Hong Kong authorities have said that the flames spread unusually quickly across the eight towers of government-subsidized housing. Dozens of Wang Fuk Court’s 4,600 residents were trapped inside the 31-story buildings as the inferno burned for 43 hours before being largely doused by 10:18 a.m. local time Friday.
Most people who died did so on the scene, Chris Tang, the city’s secretary for security, said in a news conference Friday afternoon. There were 89 unidentified bodies and around 110 other people who were unaccounted for, he added.
As rescue efforts enter their third day, public outcry has grown over perceived failures of oversight and emergency response that allowed so many to die. That anger may undermine efforts by the government to prove it can be responsive to people’s needs without giving locals a greater say in who rules Hong Kong.

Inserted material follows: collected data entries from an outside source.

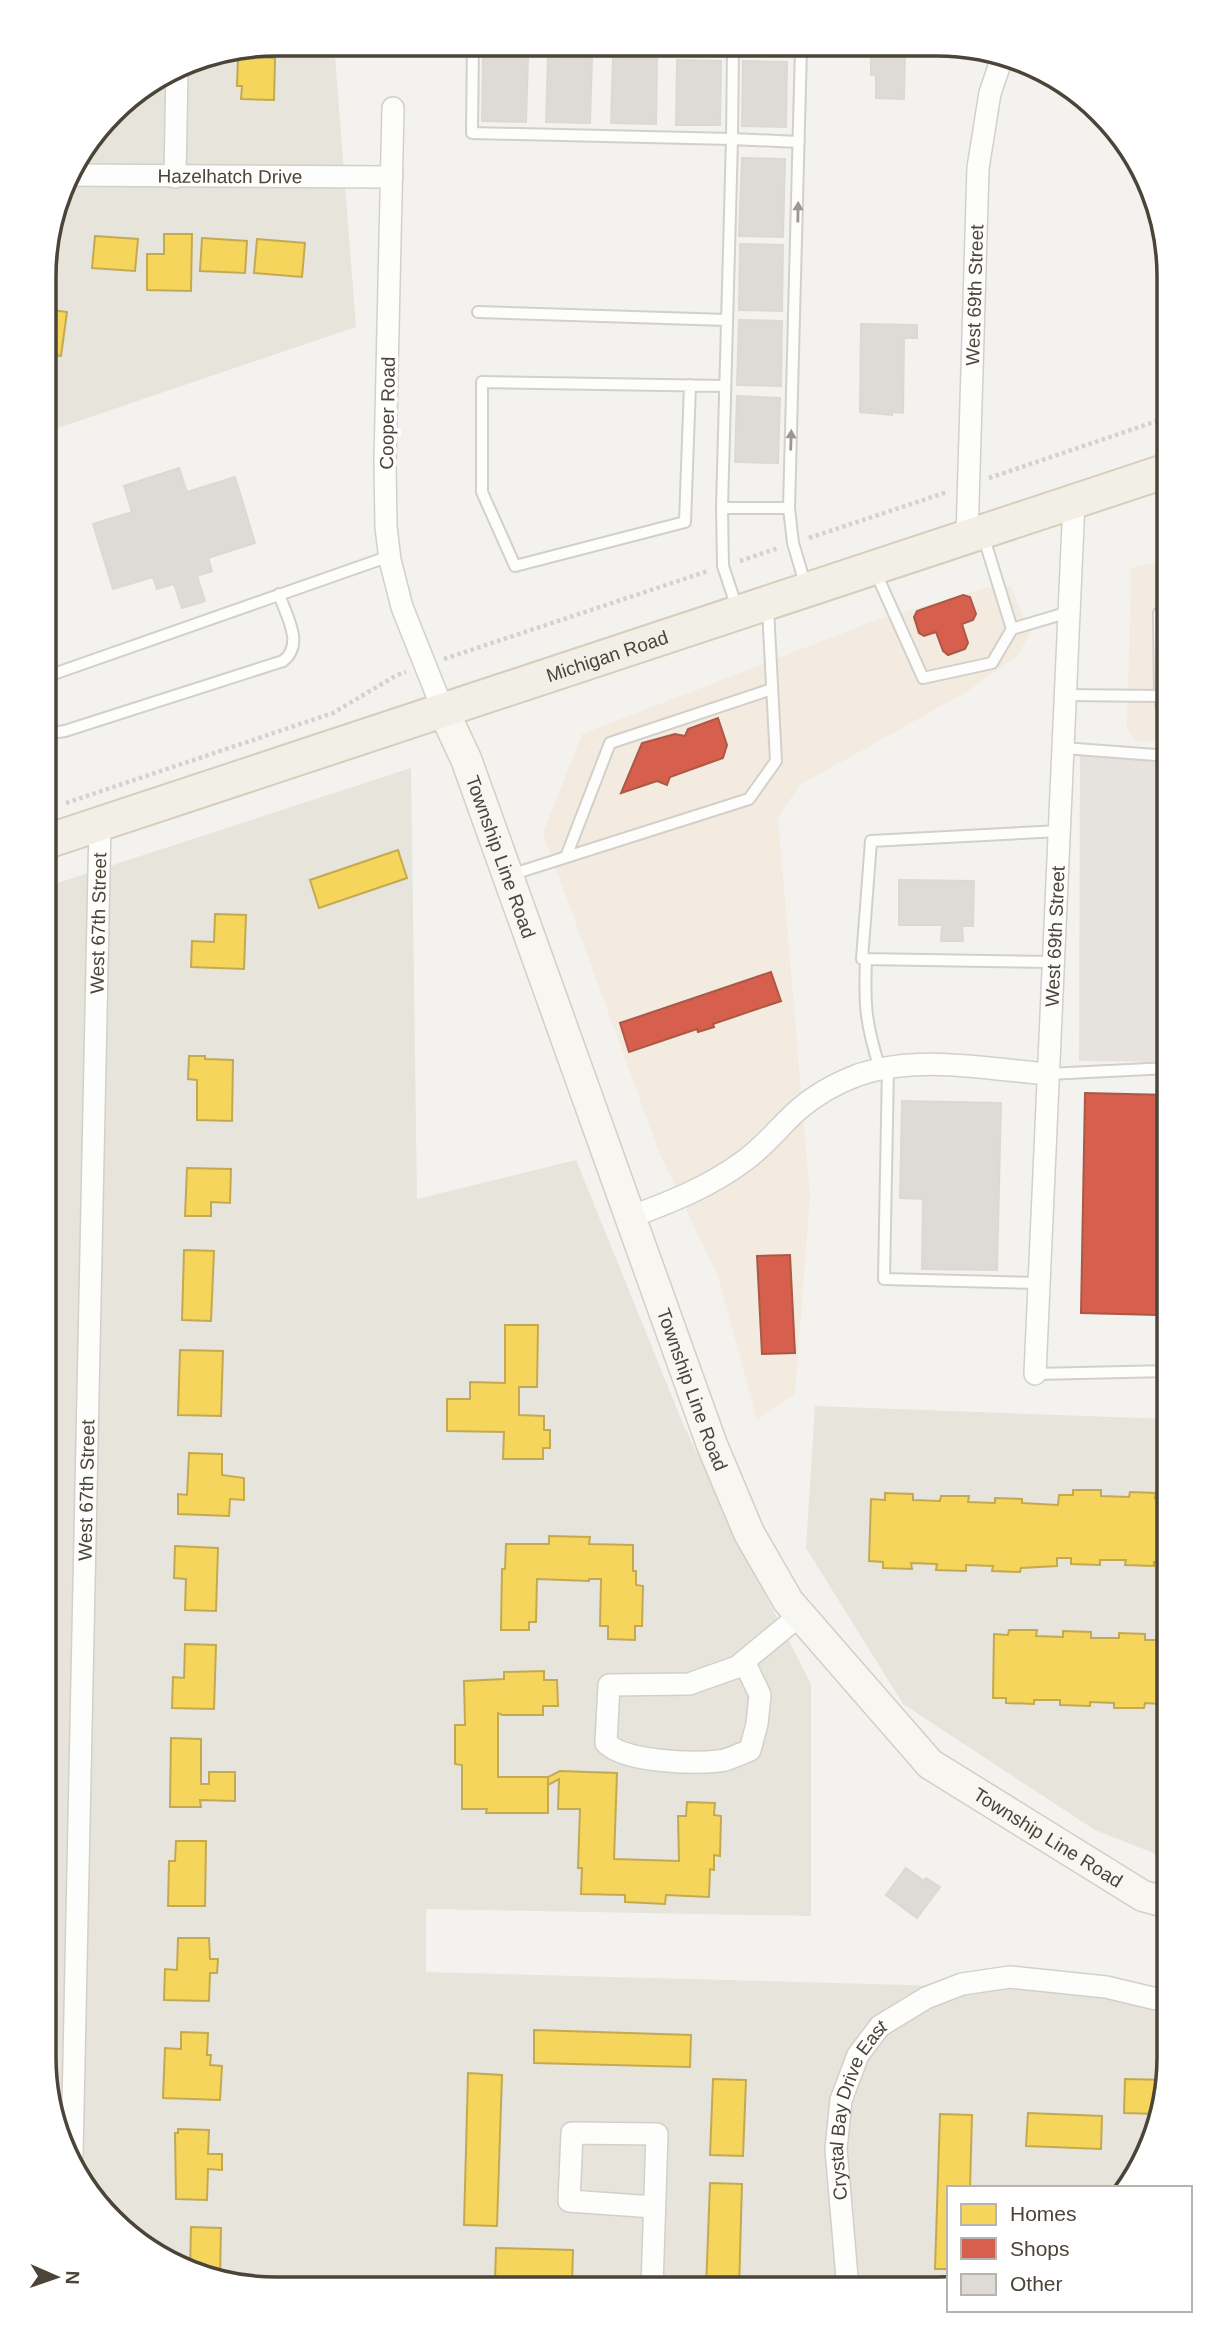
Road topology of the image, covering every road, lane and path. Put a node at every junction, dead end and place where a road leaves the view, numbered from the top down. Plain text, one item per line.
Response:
1 (473, 56) edge
2 (733, 56) edge
3 (801, 56) edge
4 (999, 66) edge
5 (177, 80) edge
6 (393, 108) dead end
7 (732, 139) junction
8 (799, 142) junction
9 (81, 175) edge
10 (175, 177) junction
11 (392, 177) junction
12 (478, 312) dead end
13 (727, 320) junction
14 (690, 385) junction
15 (725, 386) junction
16 (1157, 421) edge
17 (1157, 474) edge
18 (969, 485) junction
19 (1074, 502) junction
20 (722, 508) junction
21 (789, 508) junction
22 (974, 534) junction
23 (793, 543) junction
24 (390, 556) junction
25 (723, 566) junction
26 (873, 568) junction
27 (807, 589) junction
28 (279, 594) junction
29 (753, 607) junction
30 (1069, 612) junction
31 (1012, 629) junction
32 (476, 649) dead end
33 (56, 673) edge
34 (397, 675) dead end
35 (772, 689) junction
36 (1065, 695) junction
37 (1157, 696) edge
38 (443, 710) junction
39 (56, 732) edge
40 (1063, 748) junction
41 (1157, 754) edge
42 (58, 805) dead end
43 (100, 824) junction
44 (1059, 831) junction
45 (56, 838) edge
46 (566, 857) junction
47 (507, 876) junction
48 (866, 960) junction
49 (1053, 962) junction
50 (884, 1068) junction
51 (1157, 1069) edge
52 (1048, 1074) junction
53 (630, 1217) junction
54 (1039, 1283) junction
55 (1157, 1371) edge
56 (1035, 1374) joint
57 (800, 1615) junction
58 (744, 1661) junction
59 (1157, 1900) edge
60 (1157, 1999) edge
61 (72, 2138) edge
62 (654, 2207) junction
63 (652, 2277) edge
64 (847, 2277) edge

1 - 7 lane
2 - 7 lane
3 - 8 lane
4 - 18 street, West 69th Street
5 - 10 street
6 - 11 street, Cooper Road
7 - 8 lane
7 - 13 lane
21 -> 8 lane
9 - 10 street, Hazelhatch Drive
10 - 11 street, Hazelhatch Drive
11 - 24 street, Cooper Road
12 - 13 lane
13 - 15 lane
14 - 14 lane
14 - 15 lane
15 - 20 lane
16 - 18 path
17 - 19 main road, Michigan Road
18 - 22 street, West 69th Street
18 - 23 path
19 - 22 main road, Michigan Road
19 - 30 street, West 69th Street
20 - 21 lane
20 - 25 lane
21 - 23 lane
22 - 26 main road, Michigan Road
22 - 31 lane
23 - 25 path
23 - 27 lane
24 - 28 lane
24 - 38 street, Cooper Road
25 - 29 lane
25 - 32 path
26 - 27 main road, Michigan Road
26 - 31 lane
27 - 29 main road, Michigan Road
28 - 33 lane
28 - 39 lane
29 - 35 lane
29 - 38 main road, Michigan Road
30 - 31 lane
30 - 36 street, West 69th Street
34 - 42 path
35 - 46 lane
35 - 46 lane
36 - 37 lane
36 - 40 street, West 69th Street
38 - 43 main road, Michigan Road
38 - 47 main road, Township Line Road
40 - 41 lane
40 - 44 street, West 69th Street
43 - 45 main road, Michigan Road
43 - 61 street, West 67th Street
44 - 48 lane
44 - 49 street, West 69th Street
46 - 47 lane
47 - 53 main road, Township Line Road
48 - 49 lane
48 - 50 lane
49 - 52 street, West 69th Street
50 - 52 street
50 - 53 street
50 - 54 lane
51 - 52 lane
52 - 54 street, West 69th Street
53 - 57 main road, Township Line Road
54 - 56 street, West 69th Street
55 - 56 lane
57 - 58 street
57 - 59 main road, Township Line Road
58 - 58 street
60 - 64 street, Crystal Bay Drive East
62 - 62 street
62 - 63 street

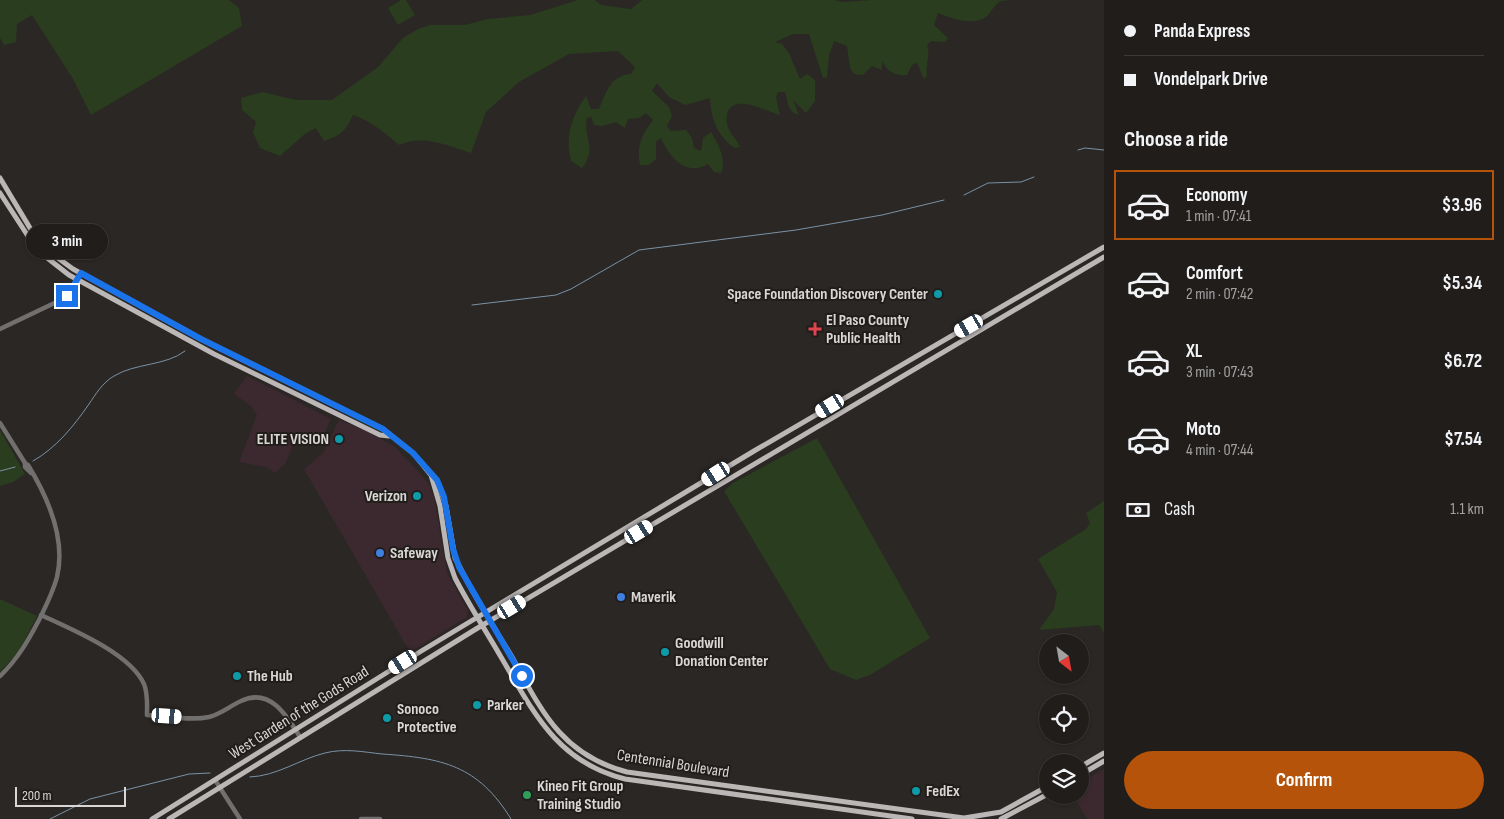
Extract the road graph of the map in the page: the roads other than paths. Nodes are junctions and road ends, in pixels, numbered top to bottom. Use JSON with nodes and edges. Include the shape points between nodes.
{"nodes":[{"id":1,"x":0,"y":178,"type":"edge"},
{"id":2,"x":0,"y":193,"type":"edge"},
{"id":3,"x":1104,"y":247,"type":"edge"},
{"id":4,"x":1104,"y":257,"type":"edge"},
{"id":5,"x":81,"y":273,"type":"junction"},
{"id":6,"x":78,"y":280,"type":"junction"},
{"id":7,"x":0,"y":329,"type":"edge"},
{"id":8,"x":0,"y":423,"type":"edge"},
{"id":9,"x":390,"y":436,"type":"junction"},
{"id":10,"x":431,"y":475,"type":"junction"},
{"id":11,"x":681,"y":497,"type":"junction"},
{"id":12,"x":623,"y":541,"type":"junction"},
{"id":13,"x":485,"y":613,"type":"junction"},
{"id":14,"x":41,"y":615,"type":"junction"},
{"id":15,"x":478,"y":617,"type":"junction"},
{"id":16,"x":490,"y":620,"type":"junction"},
{"id":17,"x":482,"y":625,"type":"junction"},
{"id":18,"x":0,"y":676,"type":"edge"},
{"id":19,"x":296,"y":730,"type":"junction"},
{"id":20,"x":300,"y":737,"type":"junction"},
{"id":21,"x":1104,"y":753,"type":"edge"},
{"id":22,"x":1104,"y":761,"type":"edge"},
{"id":23,"x":1089,"y":762,"type":"edge"},
{"id":24,"x":1089,"y":770,"type":"edge"},
{"id":25,"x":215,"y":780,"type":"junction"},
{"id":26,"x":220,"y":788,"type":"junction"},
{"id":27,"x":1039,"y":791,"type":"edge"},
{"id":28,"x":742,"y":795,"type":"junction"},
{"id":29,"x":794,"y":795,"type":"junction"},
{"id":30,"x":1039,"y":799,"type":"edge"},
{"id":31,"x":152,"y":819,"type":"edge"},
{"id":32,"x":169,"y":819,"type":"edge"},
{"id":33,"x":240,"y":819,"type":"edge"},
{"id":34,"x":361,"y":819,"type":"edge"},
{"id":35,"x":380,"y":819,"type":"edge"},
{"id":36,"x":912,"y":819,"type":"edge"},
{"id":37,"x":1002,"y":819,"type":"edge"}],
"edges":[{"from":1,"to":5,"type":"main road","name":"Centennial Boulevard","via":[[36,238],[50,253]]},
{"from":2,"to":6,"type":"main road","name":"Centennial Boulevard","via":[[38,250]]},
{"from":3,"to":11,"type":"main road","name":"West Garden of the Gods Road","via":[[840,400]]},
{"from":4,"to":12,"type":"main road","name":"West Garden of the Gods Road"},
{"from":5,"to":6,"type":"street"},
{"from":5,"to":9,"type":"main road","name":"Centennial Boulevard","via":[[201,339],[383,429]]},
{"from":6,"to":7,"type":"street","via":[[62,300]]},
{"from":6,"to":9,"type":"main road","name":"Centennial Boulevard","via":[[214,354],[380,435]]},
{"from":8,"to":14,"type":"street","via":[[48,502],[58,544],[57,576]]},
{"from":9,"to":10,"type":"main road","name":"Centennial Boulevard","via":[[413,453]]},
{"from":10,"to":13,"type":"main road","name":"Centennial Boulevard","via":[[437,480],[444,497],[457,563]]},
{"from":10,"to":15,"type":"main road","name":"Centennial Boulevard","via":[[440,506],[449,564]]},
{"from":11,"to":12,"type":"main road","via":[[678,505]]},
{"from":11,"to":13,"type":"main road","name":"West Garden of the Gods Road"},
{"from":12,"to":16,"type":"main road","name":"West Garden of the Gods Road"},
{"from":13,"to":15,"type":"main road","name":"West Garden of the Gods Road"},
{"from":13,"to":16,"type":"main road","name":"Centennial Boulevard"},
{"from":14,"to":18,"type":"street","via":[[22,652]]},
{"from":14,"to":19,"type":"street","via":[[92,639],[134,670],[146,689],[147,714],[206,717],[223,712],[243,700],[257,698],[278,706]]},
{"from":15,"to":17,"type":"main road","name":"Centennial Boulevard"},
{"from":15,"to":19,"type":"main road","name":"West Garden of the Gods Road"},
{"from":16,"to":17,"type":"main road","name":"West Garden of the Gods Road"},
{"from":16,"to":29,"type":"main road","name":"Centennial Boulevard","via":[[548,721],[570,744],[590,758],[627,772]]},
{"from":17,"to":20,"type":"main road","name":"West Garden of the Gods Road"},
{"from":17,"to":28,"type":"main road","name":"Centennial Boulevard","via":[[542,724],[557,742],[587,765],[625,779]]},
{"from":19,"to":20,"type":"street"},
{"from":19,"to":25,"type":"main road","name":"West Garden of the Gods Road"},
{"from":20,"to":26,"type":"main road","name":"West Garden of the Gods Road"},
{"from":21,"to":23,"type":"main road"},
{"from":22,"to":24,"type":"main road"},
{"from":25,"to":26,"type":"street"},
{"from":25,"to":31,"type":"main road","name":"West Garden of the Gods Road"},
{"from":26,"to":32,"type":"main road","name":"West Garden of the Gods Road"},
{"from":26,"to":33,"type":"street"},
{"from":27,"to":29,"type":"main road","name":"Centennial Boulevard","via":[[1001,812],[964,818]]},
{"from":28,"to":29,"type":"main road","via":[[784,798]]},
{"from":28,"to":36,"type":"main road","name":"Centennial Boulevard"},
{"from":30,"to":37,"type":"main road"},
{"from":34,"to":35,"type":"street"}]}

“What makes it such a tragedy is that this disaster could have been mitigated or even prevented,” said Lokman Tsui, a research fellow at the University of Toronto who is writing a book about autocratic rule in Hong Kong, his hometown.
Residents told local media that the alarms in their building did not go off. Others accused the renovation contractor of ignoring complaints about fire hazards and posted photos of cigarette butts from workers who allegedly were smoking on-site.
Elderly tenants — nearly 40 percent of residents in the complex were 65 or older, a 2021 census found — may have been unable to escape thanks to the delayed warning, their neighbors said.
“It should be a wake-up call,” Tsui said. “Hong Kong is starting to show signs of failed governance.”
In October, the Hong Kong Labor Department responded to a concerned resident with the assessment that the risk of safety nets around the scaffolding catching fire was “relatively low,” according to text of the exchange posted on Facebook.
Residents had “raised alarm bells” with multiple government departments in early 2024 about the building, and the departments “all said things were fine,” said Michael Mo, a former Hong Kong district councillor who is now a doctoral candidate at Newcastle University in Britain. “It’s typical, careless bureaucracy,” he said.